Rocky 9.6 the drive letters were disorganized after the system rebooted

After installing the Inspur server 5280m6 system using Rocky 9.6, I noticed that the drive letters were disorganized after the system rebooted. Since it is used as a Ceph server with multiple hard disks, and the drive letters change every time it reboots, how can I resolve this issue?

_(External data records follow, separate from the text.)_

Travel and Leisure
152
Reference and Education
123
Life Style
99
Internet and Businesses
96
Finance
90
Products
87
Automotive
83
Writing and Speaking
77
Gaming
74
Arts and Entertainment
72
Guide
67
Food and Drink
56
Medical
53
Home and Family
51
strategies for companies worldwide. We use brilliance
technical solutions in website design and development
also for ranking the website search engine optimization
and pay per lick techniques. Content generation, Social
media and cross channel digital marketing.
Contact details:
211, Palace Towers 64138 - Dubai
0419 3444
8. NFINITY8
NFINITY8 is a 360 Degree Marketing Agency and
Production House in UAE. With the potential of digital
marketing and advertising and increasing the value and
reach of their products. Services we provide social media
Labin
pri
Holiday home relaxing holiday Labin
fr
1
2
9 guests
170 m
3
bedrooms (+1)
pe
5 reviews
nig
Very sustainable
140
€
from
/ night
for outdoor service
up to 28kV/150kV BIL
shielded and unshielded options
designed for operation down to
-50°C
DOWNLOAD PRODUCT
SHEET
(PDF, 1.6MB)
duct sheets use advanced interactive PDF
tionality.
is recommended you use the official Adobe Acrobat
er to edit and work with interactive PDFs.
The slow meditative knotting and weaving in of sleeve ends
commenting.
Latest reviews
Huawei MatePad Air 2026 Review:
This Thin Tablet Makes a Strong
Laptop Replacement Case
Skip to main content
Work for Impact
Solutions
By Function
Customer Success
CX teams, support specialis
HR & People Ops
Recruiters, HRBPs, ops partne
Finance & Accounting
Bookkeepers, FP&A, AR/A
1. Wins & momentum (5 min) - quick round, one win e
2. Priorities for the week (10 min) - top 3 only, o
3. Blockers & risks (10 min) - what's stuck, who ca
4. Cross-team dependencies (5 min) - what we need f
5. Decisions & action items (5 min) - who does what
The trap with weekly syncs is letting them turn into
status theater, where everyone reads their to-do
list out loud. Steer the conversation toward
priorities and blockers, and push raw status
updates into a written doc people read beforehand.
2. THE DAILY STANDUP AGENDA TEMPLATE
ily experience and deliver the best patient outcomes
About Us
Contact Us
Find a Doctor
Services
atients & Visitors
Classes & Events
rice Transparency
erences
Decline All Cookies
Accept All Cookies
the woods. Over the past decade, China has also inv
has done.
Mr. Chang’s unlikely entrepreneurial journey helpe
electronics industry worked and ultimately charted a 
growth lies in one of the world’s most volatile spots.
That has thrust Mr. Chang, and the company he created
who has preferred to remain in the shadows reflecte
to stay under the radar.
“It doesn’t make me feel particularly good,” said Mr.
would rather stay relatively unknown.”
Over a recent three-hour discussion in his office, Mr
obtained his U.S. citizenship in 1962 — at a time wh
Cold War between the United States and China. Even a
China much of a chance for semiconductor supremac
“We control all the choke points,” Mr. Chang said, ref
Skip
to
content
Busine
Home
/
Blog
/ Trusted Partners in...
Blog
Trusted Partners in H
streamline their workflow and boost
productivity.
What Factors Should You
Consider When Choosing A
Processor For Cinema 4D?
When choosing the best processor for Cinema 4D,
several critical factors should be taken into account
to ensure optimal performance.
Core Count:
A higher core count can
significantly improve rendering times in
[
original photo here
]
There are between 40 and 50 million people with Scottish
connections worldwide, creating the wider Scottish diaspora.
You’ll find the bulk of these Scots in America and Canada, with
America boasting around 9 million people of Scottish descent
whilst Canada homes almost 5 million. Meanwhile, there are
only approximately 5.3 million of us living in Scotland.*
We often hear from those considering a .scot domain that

Has anyone else encountered this issue and how did they resolve it? Thank you

drive letter changing is to be expected, you should be using UUIDs or similar to mount your drives, see changing-drive-letter

The server used for Ceph does not have any disk letters except for the system disk. I encountered the same problem when installing both Rocky9.6 and Rocky10, but Ubuntu 22.04 works normally


when reboot it‘s likes this.

but it should be like this

No, it should not. The ‘sdX’ names are totally free to change on every reboot. (They do not “change”, but are created on boot, “randomly”.)


Do look at /etc/fstab. How are the devices referred to in there?

Do look at lsblk -f and blkid
Do look at ls /dev/disk/by* too.

The UUID and PARTUUID (if they exists) are stored in the partition/filesystem, in the device. They are persistent, predictable.

Similarly, RAID stores metadata about a RAID array within the member disks of the array.


I don’t have Ceph, but I do have ZFS pool in one system and there too a member is not ‘sd-something’, but pci-0000:02:00.0-scsi-0:0:1:0
Today, that seems to have name “sdb”:

# ls -l /dev/disk/by-path/pci-0000:02:00.0-scsi-0:0:1:0
lrwxrwxrwx. 1 root root 9 Mar 30 10:33 /dev/disk/by-path/pci-0000:02:00.0-scsi-0:0:1:0 -> ../../sdb

Do check the Ceph documentation on how you can refer to disks / how it constructs its pool/array/volume/whatever.